Paul’s E36 328i
Take a good look at this face… because it will never look the same again. While there is nothing wrong with the perfectly-formed visage of the E36 328, of course, you do have to agree, when it comes to finely-chiselled good looks, its bigger brother, the M3, got a slightly defter swish of the designer’s brush. Put simply, and to my mind at least, the front of the M3 looks better proportioned and aggressive than its sibling – and I wanted a little of that action.
Let’s clear up a couple of things first. Did I really want an M3 instead when I bought this car? Of course I did! But this car, with its exemplary service history, excellent condition and high-option package was a mere £1200. These days, with the world and his dog lusting after the flagship E36 like the sure-fire investment it’s bound to be, I wasn’t even going to get a basket case shed-of-death for that.
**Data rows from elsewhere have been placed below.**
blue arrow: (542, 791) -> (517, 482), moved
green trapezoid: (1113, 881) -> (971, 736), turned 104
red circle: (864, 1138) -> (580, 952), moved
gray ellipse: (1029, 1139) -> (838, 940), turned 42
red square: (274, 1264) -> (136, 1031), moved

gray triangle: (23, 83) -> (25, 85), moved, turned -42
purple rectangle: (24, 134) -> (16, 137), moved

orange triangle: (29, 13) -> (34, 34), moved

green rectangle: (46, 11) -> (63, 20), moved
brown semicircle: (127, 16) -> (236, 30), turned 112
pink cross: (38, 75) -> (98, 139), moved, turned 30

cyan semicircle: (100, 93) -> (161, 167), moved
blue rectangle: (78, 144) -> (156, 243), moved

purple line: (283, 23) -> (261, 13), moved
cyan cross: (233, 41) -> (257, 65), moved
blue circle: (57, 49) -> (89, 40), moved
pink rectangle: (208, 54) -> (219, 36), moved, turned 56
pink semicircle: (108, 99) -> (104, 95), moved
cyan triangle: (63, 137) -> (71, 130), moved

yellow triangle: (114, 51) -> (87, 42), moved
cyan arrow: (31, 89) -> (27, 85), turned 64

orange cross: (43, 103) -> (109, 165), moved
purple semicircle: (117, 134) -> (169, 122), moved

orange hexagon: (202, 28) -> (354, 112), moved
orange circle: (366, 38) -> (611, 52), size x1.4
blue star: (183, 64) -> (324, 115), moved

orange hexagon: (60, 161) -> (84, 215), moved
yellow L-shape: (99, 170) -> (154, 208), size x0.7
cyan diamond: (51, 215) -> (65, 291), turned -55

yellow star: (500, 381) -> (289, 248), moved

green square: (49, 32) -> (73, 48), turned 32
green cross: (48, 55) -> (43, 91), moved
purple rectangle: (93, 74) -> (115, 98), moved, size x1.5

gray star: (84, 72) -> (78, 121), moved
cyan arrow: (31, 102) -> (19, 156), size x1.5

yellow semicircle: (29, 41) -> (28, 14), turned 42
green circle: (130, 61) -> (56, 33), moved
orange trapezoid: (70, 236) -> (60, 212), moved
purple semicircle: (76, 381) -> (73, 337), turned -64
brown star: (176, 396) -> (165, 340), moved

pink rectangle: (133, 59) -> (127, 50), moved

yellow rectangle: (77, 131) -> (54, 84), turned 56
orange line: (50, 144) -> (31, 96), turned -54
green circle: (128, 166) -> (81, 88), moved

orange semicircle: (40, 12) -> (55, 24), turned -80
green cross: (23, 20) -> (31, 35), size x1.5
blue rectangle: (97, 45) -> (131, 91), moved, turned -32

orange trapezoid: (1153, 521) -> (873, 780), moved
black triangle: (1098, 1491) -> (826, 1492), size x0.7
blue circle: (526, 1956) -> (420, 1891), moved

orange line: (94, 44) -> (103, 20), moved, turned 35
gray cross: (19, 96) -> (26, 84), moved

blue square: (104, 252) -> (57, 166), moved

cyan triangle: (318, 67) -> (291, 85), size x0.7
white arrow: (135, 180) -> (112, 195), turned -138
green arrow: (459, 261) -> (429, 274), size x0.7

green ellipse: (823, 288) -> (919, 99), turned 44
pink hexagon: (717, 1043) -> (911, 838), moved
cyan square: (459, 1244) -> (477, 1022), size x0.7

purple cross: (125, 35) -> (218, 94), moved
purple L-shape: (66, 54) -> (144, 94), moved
So I stuck with what I could afford.
Am I trying to create an M3 replica? Are my next mods to be a set of sills, mirrors, rear lights and a set of Sunflowers? Nope, definitely not. Although I have admired many a 328 or lesser Three so adorned, I’m not a big fan of making my cars look like something they’re not. So, although I like the M3 aesthetic very much, for my car it’s simply just going to be a front bumper conversion to add a little visual aggression and improved airflow into the mix. The rest of the car can stay as the factory intended – and will be all the better for it, I reckon! I’m proud to be rocking a bargain-basement 328, so no need for a facsimile M-machine.
The price for genuine M3 bumpers is a little steep for me but luckily my usual port-of-call for such matters, M-Style, has a high-quality, low-cost solution. Its pattern M3 bumper is made of high-quality PU Rim plastic (just like the original) and features all of the same clip-in trims and bracket mounts but at just a shade under £100 all in, it’s a damn sight cheaper! M-Style can even pre-paint it for you before they post it, or if you drop by its Romford HQ, it’ll even pop it on for you for a nominal fee.
This part really does look and feel like a much dearer OEM item, so it’s off to the bodyshop for me to get it lovingly lathered in the original silver. Better still, while the old girl is down there, it gives me a chance to sort a couple of other light scratches, dents and minor corrosion that have been bugging me for a while. It won’t just be the nose of this car that will look nicer in a few weeks… the rest of the car is going to look pretty sharp too! Now then, extra splitter or not – what do you reckon?